Beijing has unveiled a slew of targeted measures so far this
year to help shore up the economy, which dipped to 18-month low
in the first quarter and is seen on track to post the weakest
showing for 2014 in 24 years.
Such measures include faster investment in railway and
shanty town constructions, easing reserve requirements for rural
banks and tax breaks for smaller firms.
But economists said such steps are not dramatic enough to
arrest a persistent slowdown in the economy, especially at a
time when the slowing property market adds a significant new
risk to the economy and the banking system.
"The number (fixed-assest investment) basically tells us the
housing downturn has more than offset the investment push from
the government so far," said Wei Yao, China economist at Societe
Generale in Hong Kong.
Revenues from property sales fell 7.8 percent in the first
four of months of the year compared with the same period last
year, Tuesday's data also showed.
Real estate directly affects about 40 other industries in
China and is considered a crucial pillar of the economy.

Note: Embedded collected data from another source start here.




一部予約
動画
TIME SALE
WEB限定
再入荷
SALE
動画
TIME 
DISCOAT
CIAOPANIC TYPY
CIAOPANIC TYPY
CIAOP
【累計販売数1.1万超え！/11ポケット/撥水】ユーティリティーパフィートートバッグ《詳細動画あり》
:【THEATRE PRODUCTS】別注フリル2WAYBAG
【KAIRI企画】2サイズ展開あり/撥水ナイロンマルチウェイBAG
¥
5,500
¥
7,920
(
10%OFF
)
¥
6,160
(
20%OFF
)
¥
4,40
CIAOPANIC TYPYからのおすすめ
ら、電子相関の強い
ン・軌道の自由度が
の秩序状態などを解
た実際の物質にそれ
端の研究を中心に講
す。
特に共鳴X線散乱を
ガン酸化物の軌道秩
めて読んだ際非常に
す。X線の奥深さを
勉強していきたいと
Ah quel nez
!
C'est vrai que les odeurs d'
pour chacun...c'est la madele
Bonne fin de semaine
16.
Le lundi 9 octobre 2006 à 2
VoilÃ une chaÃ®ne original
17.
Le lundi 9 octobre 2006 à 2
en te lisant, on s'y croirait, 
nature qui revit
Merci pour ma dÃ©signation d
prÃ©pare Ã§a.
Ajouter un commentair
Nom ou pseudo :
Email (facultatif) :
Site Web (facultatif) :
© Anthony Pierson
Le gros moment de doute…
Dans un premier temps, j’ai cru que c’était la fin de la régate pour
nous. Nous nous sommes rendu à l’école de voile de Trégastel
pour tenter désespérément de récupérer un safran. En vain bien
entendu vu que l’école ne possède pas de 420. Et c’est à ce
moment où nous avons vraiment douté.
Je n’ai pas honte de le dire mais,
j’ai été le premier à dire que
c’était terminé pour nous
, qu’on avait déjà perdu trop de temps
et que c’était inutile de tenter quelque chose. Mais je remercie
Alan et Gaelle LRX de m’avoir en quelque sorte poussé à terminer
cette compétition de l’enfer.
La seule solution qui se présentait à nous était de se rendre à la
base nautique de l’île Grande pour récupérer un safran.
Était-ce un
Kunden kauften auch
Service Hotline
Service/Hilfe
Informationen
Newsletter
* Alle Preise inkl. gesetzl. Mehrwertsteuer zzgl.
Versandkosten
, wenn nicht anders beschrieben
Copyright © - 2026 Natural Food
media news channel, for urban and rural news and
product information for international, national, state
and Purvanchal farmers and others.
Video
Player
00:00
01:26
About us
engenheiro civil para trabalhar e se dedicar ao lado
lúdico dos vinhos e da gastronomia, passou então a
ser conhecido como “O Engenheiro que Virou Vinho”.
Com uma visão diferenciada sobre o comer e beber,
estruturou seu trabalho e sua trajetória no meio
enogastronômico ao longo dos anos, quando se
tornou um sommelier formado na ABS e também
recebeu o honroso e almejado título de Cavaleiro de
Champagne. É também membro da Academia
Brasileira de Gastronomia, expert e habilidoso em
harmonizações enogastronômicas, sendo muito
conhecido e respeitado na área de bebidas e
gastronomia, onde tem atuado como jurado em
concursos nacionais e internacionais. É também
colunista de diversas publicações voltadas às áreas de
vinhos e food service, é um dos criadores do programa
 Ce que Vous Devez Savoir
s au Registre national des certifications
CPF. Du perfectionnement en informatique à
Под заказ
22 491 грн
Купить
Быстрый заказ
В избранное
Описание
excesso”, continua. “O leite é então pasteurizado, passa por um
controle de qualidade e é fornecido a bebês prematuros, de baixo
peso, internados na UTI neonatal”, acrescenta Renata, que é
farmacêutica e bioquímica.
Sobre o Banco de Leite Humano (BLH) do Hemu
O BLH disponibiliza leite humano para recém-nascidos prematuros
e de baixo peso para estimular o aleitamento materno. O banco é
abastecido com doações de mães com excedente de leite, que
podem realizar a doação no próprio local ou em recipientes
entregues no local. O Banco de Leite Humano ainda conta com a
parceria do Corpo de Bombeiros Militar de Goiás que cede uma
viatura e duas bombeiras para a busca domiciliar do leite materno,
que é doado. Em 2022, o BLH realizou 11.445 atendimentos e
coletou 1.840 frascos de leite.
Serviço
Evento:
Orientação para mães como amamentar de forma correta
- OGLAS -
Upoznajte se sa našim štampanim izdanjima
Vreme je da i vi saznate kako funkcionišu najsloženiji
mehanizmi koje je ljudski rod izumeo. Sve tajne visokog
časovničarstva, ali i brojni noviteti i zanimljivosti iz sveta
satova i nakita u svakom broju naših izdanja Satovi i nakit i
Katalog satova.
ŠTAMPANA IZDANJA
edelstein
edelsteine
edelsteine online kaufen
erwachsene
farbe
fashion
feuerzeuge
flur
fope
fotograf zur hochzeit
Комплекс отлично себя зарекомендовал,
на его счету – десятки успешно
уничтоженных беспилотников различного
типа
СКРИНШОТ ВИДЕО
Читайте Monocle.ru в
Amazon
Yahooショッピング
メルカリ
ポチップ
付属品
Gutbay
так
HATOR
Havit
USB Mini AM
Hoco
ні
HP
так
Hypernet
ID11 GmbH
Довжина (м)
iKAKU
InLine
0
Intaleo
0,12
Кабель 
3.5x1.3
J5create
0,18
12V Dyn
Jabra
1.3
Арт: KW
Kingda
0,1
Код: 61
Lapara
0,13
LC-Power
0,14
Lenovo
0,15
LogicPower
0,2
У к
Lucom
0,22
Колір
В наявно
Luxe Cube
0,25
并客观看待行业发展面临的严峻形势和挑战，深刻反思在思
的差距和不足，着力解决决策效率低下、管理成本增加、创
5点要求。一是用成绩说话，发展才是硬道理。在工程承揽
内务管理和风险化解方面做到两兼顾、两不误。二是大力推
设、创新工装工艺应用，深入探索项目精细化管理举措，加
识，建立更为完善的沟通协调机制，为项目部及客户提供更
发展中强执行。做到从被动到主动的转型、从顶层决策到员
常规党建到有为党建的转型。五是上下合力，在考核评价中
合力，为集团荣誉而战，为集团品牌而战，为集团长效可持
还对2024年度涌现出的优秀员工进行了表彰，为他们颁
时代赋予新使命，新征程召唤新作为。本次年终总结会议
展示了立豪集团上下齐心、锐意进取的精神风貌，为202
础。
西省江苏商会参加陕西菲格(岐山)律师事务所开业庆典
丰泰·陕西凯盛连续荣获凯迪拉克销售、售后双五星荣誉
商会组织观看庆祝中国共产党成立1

"April's transactions in Shanghai were around 20 percent
lower than March; looking at the momentum now, April may not be
the bottom yet, May and June could still be on a downtrend,"
said Clement Luk, chief executive of east China for Hong
Kong-based Centaline Property.
Analysts' calls for an easier monetary stance seem run
counter to the recent comments by policymakers, who have ruled
out massive policy loosening, such as a universal cut in banks'
Central bank Governor Zhou Xiaochuan said on Saturday that
the government would not use any large-scale stimulus to boost
its economy in response to speculation that authorities might
lower reserve requirements for banks to spur growth.
Separately, an academic advisor to the monetary policy
committee repeated on Tuesday that there would be no big
adjustment in monetary policy as Beijing needs to wait for more
data in the coming months to decide on policy settings.
Chinese top leaders has flagged on many occasions that they
would be more tolerant of slower economic growth while they push
ahead with structural reform to pursue a more sustainable growth
In the latest indication of Beijing's determination to push
reforms, Chinese President Xi Jinping had said last week the
country must adapt to a "new norm" of economic growth and keep
"cool-minded" amid a slowing economy.
He also pledged to continue to coordinate the efforts of
stabilising growth, promoting reforms, adjusting structure,
improving people's livelihood and preventing risks so as to
ensure sound economic growth and social stability.
"Today's output and spending data from China paint a more
downbeat picture about the economy than the consensus had
expected, amid a continued slowdown of credit growth and
weakness in real estate," said economists at Capital Economists
in a note to clients.
"But there are still enough positives for policymakers to
remain 'cool-minded'," they added.
Recent factory surveys, though still weak, have hinted at
some signs of stabilisation, while April trade data showed both
exports and imports returned to slight growth as orders to the
United States and European Union surged.